I want to say it was a couple of years ago that I first saw an early trailer for Hunt: Showdown. It was one of those things where I was intrigued and did one of those “huh, I’ll file under interesting” type things in my brain and then forgot all about it. Until recently, that is. Hunt: Showdown has been out on Steam since late 2019, with formatting for consoles launching in the past month. It wasn’t until then that I actually picked it up with a squad of buddies. It’s a title that prides itself on its 1890s setting in the Louisiana bayou during a time when monsters roam the earth. Players choose hunters with specialized loadouts for online play. The game has surprising depth in its gameplay as there is both PvP and PvE at the same time during matches. Yet Hunt’s most impressive feature isn’t actually its gameplay, it’s the impeccable sound design that sets the tone for the title and also serves as a structural backbone for how you play. Let’s take a dive into how developer Crytek brought a supernatural bayou to life.
Immediately we’re immersed into Hunt: Showdown’s lore through its music. The main theme for the title, “Rise Up Dead Man,” gives us desolate feelings for the title. We are cursed hunters. Our life is to collect monster bounties and try not to die while doing it. This opening theme is chilling as it features no lyrics of any kind — just a stark melody contrasted with humming. A chorus of stomps and clamps soon chimes in to accompany the hums. It’s a theme that sets a strong mood for the setting and overall gameplay. It’s not a happy melody, but one that urges us on to get down to business. I’ve found myself staying on the title page for longer than needed just so that I can keep listening to the theme. During a developer music stream, the composers for the track discuss how they brought the theme to life by tweaking the pitch of certain voices so that it feels distorted. It’s a melody that is bewitching and pulls us into the setting as well.

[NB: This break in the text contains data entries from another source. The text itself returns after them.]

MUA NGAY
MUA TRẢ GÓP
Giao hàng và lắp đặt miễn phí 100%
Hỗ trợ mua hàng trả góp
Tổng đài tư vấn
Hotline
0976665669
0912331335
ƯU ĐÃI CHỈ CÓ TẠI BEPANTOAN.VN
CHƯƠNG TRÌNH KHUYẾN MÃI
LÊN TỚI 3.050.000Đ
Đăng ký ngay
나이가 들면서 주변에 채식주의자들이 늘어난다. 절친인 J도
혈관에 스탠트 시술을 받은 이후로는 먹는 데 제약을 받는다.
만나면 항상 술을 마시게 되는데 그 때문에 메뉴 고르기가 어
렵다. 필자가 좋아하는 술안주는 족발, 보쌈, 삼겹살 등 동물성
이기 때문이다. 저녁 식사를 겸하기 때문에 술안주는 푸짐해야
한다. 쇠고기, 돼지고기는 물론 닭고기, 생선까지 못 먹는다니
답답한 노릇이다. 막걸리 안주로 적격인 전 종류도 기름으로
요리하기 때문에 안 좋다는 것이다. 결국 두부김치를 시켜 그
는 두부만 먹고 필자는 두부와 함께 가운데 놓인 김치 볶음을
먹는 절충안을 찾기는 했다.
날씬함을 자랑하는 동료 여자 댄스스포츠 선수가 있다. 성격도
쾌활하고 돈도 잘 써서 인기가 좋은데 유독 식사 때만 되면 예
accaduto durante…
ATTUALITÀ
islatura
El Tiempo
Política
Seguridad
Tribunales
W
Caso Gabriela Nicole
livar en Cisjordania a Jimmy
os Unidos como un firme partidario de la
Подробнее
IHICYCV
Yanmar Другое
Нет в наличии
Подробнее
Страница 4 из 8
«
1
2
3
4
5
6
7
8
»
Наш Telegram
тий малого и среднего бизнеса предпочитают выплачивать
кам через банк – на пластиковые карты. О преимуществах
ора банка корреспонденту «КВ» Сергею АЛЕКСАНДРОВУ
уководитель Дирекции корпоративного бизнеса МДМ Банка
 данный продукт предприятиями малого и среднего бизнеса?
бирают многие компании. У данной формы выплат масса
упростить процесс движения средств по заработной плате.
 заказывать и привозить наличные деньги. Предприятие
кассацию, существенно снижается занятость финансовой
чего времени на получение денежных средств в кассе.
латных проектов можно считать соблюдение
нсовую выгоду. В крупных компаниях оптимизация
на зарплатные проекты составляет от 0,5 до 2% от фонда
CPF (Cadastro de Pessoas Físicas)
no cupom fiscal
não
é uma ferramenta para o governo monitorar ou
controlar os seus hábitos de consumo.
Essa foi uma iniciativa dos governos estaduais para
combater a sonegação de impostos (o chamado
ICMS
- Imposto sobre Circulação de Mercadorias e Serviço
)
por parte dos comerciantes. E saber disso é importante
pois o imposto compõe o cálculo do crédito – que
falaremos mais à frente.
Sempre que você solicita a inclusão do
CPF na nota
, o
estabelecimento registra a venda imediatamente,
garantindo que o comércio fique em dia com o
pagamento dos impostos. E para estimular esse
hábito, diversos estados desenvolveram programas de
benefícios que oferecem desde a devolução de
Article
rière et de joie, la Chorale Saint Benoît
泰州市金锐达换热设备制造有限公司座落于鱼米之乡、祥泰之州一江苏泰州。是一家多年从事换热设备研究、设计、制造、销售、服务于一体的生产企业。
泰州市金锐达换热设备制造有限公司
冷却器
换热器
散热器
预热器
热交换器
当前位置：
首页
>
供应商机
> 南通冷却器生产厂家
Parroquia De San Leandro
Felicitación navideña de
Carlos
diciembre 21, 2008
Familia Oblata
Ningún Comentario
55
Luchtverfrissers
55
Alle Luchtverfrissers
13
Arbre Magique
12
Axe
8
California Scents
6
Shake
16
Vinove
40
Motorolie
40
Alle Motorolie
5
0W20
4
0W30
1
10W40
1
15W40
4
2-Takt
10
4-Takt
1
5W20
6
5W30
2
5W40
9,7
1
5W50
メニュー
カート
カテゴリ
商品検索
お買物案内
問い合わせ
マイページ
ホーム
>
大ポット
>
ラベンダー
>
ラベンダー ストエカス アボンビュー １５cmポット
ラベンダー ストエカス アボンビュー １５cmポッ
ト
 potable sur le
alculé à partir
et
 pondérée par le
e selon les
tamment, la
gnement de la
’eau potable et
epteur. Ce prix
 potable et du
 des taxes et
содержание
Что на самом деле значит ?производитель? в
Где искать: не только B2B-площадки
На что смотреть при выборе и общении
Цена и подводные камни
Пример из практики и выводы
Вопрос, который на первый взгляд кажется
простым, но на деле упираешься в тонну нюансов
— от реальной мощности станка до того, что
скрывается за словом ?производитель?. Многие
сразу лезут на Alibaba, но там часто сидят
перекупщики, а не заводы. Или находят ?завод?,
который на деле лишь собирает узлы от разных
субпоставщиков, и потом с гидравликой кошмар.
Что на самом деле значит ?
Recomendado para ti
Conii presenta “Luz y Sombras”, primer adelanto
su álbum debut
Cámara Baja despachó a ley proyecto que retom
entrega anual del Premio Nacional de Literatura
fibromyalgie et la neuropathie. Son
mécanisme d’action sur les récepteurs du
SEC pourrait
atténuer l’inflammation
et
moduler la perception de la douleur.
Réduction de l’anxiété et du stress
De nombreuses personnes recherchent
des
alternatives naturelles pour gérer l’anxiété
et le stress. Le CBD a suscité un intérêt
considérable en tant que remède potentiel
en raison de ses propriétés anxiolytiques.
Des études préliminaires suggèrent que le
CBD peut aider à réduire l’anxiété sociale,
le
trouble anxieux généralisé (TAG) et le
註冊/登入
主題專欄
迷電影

While the title’s main theme takes a less is more approach to introductory music, that melody is expanded in a different track as a whole song with lyrics. Port Sulphur Band (a band birthed for the purposes of this game) uses the title’s subject matter to weave intricate backstory into the main theme. Hunt: Showdown is an all online game. It’s not a title that takes a lot of time to develop lore, instead it just thrusts players into the bayou with no prior context. With the addition of actual lyrics, we hear that blues-inspired flavor that lends itself to an 1800s Louisiana. The lyrics push us on fervently:
Rise up dead man, let the gunshots ring
Shadow’s callin’, let the gunshots ring
Fought the Devil, let the gunshots ring
Black train’s comin’, let the gunshots ring
The soundtrack also features chilling atmospheric tracks that help set the tone and build the world of Hunt. Yet despite the title’s impressive soundtrack, attention must be drawn to its overall sound design. I’m still constantly impressed by how immersive sound is in this title. Crytek recommends playing with a headset to experience the detailed surround sound needed for play. As you learn the tricks of the hunt, players also learn to distinguish cues from the immersive bayou soundscape. From crows that fly up and announce your position as you approach them to the crackling of players stepping on broken glass beneath them. A no-commentary gameplay truly captures the feeling of what it’s like to be constantly barraged by Hunt’s atmosphere.
No sound cue is randomly set off in Hunt. Cues instead are dependent totally on players. So if you hear a gunshot off in the distance, that’s another player taking shots. If you hear the tinkling of chains moving, it’s because either a player or a monster is interacting with them. We can hear the footsteps of other players if they’re nearby. There are so many different sounds that alert us to enemies, that it plays a heightened role in our feelings during the game. Was that a monster that made that noise? Or was it another player we need to dispatch as we vie for the coveted monster bounties? During my play with friends, I’m that paranoid teammate who constantly asks, “was that you making that sound?” When sound design is that immersive, it takes the experience to a whole new level. Every thing making noise is calculated into our decision making.
Hunt: Showdown is a title that prides itself on its sound design. Every thing from the composition of its tracks to the bayou soundscape is created to give players necessary cues. Everything from ambient sounds to player noise helps dictate the way we play. It’s a title that doesn’t build much lore with storytelling, but instead utilizes its themes and composition to give us background information. The southern blues feel from the soundtrack is married with impeccable swamp soundscapes to provide immersive gameplay. Utilizing haunting music to set the tone and vital sound cues to inform play, we’re forced to trust our instincts more. Hunt: Showdown’s remarkable sound design forces us to play with our sense of hearing rather than rely on what we can just see.